HOW TO COMPLETE THIS TASK: Copy out the listing below with every "pie" replaced by "donut" and nothing else changed. Leave out the pictures.

--

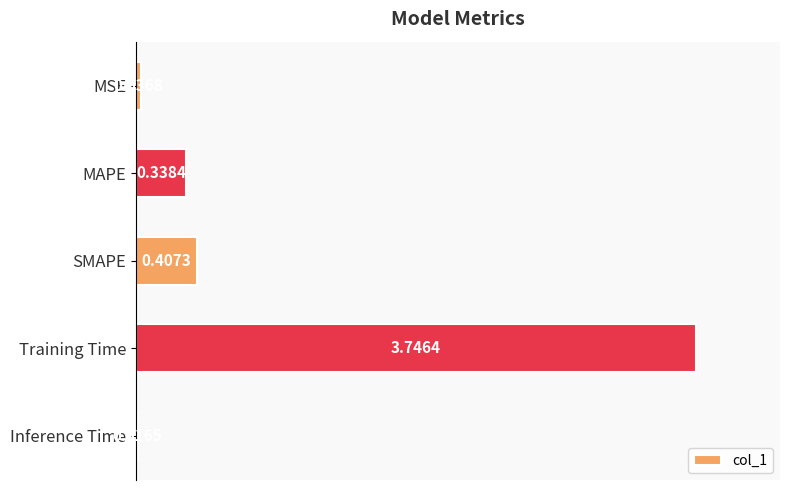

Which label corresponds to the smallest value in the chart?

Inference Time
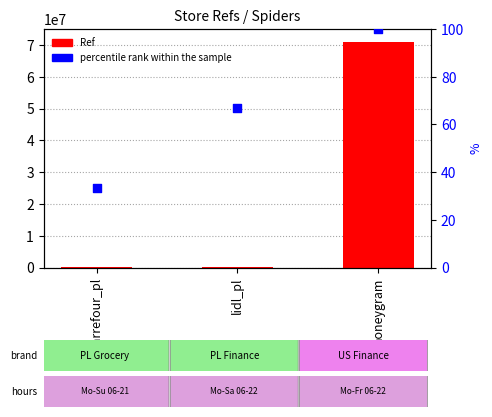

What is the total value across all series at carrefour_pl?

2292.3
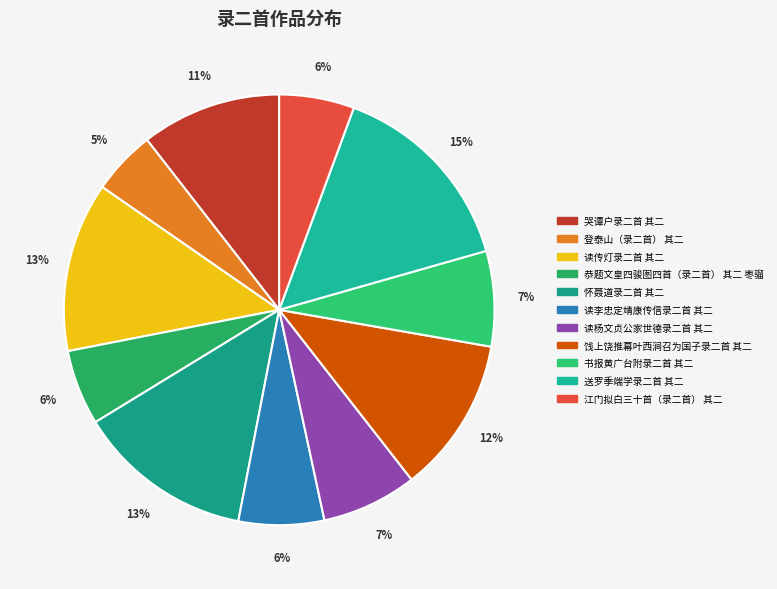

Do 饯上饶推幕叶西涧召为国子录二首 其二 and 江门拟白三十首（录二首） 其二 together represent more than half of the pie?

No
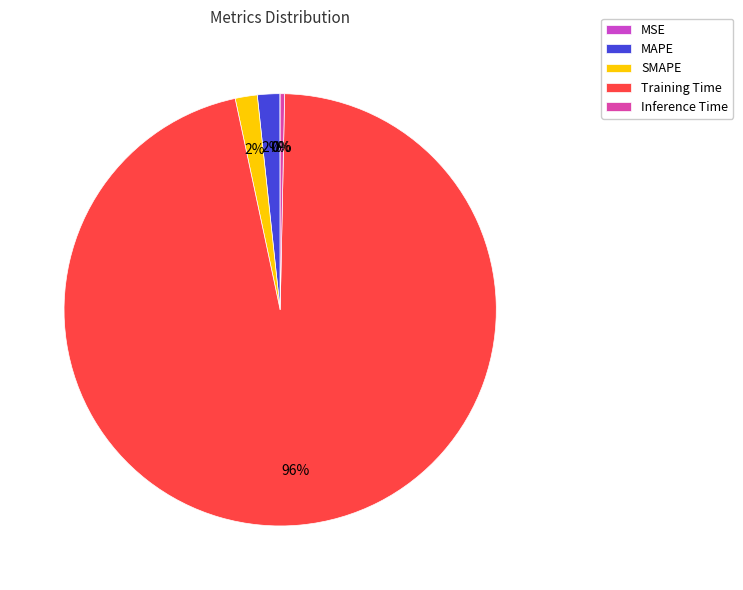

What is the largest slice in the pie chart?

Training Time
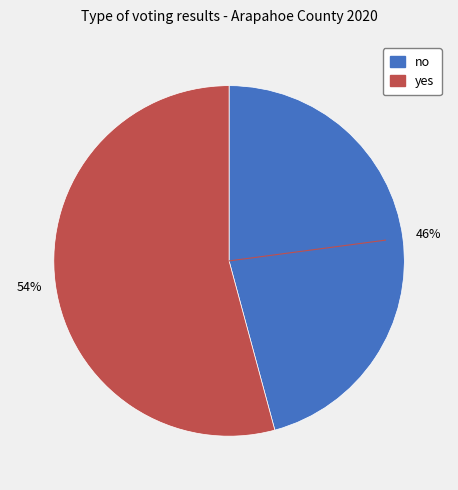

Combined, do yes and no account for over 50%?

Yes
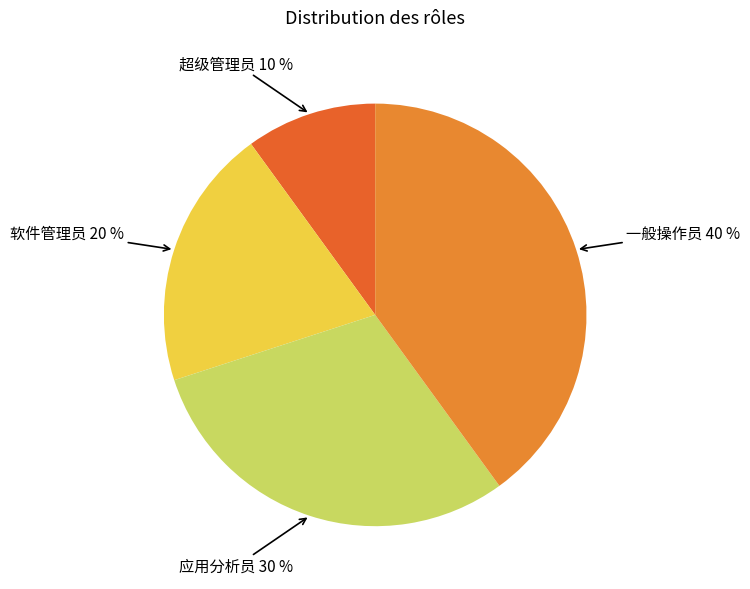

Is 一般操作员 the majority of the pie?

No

--

YOUR SOLUTION:
Which label corresponds to the smallest value in the chart?

Inference Time

What is the total value across all series at carrefour_pl?

2292.3

Do 饯上饶推幕叶西涧召为国子录二首 其二 and 江门拟白三十首（录二首） 其二 together represent more than half of the donut?

No

What is the largest slice in the donut chart?

Training Time

Combined, do yes and no account for over 50%?

Yes

Is 一般操作员 the majority of the donut?

No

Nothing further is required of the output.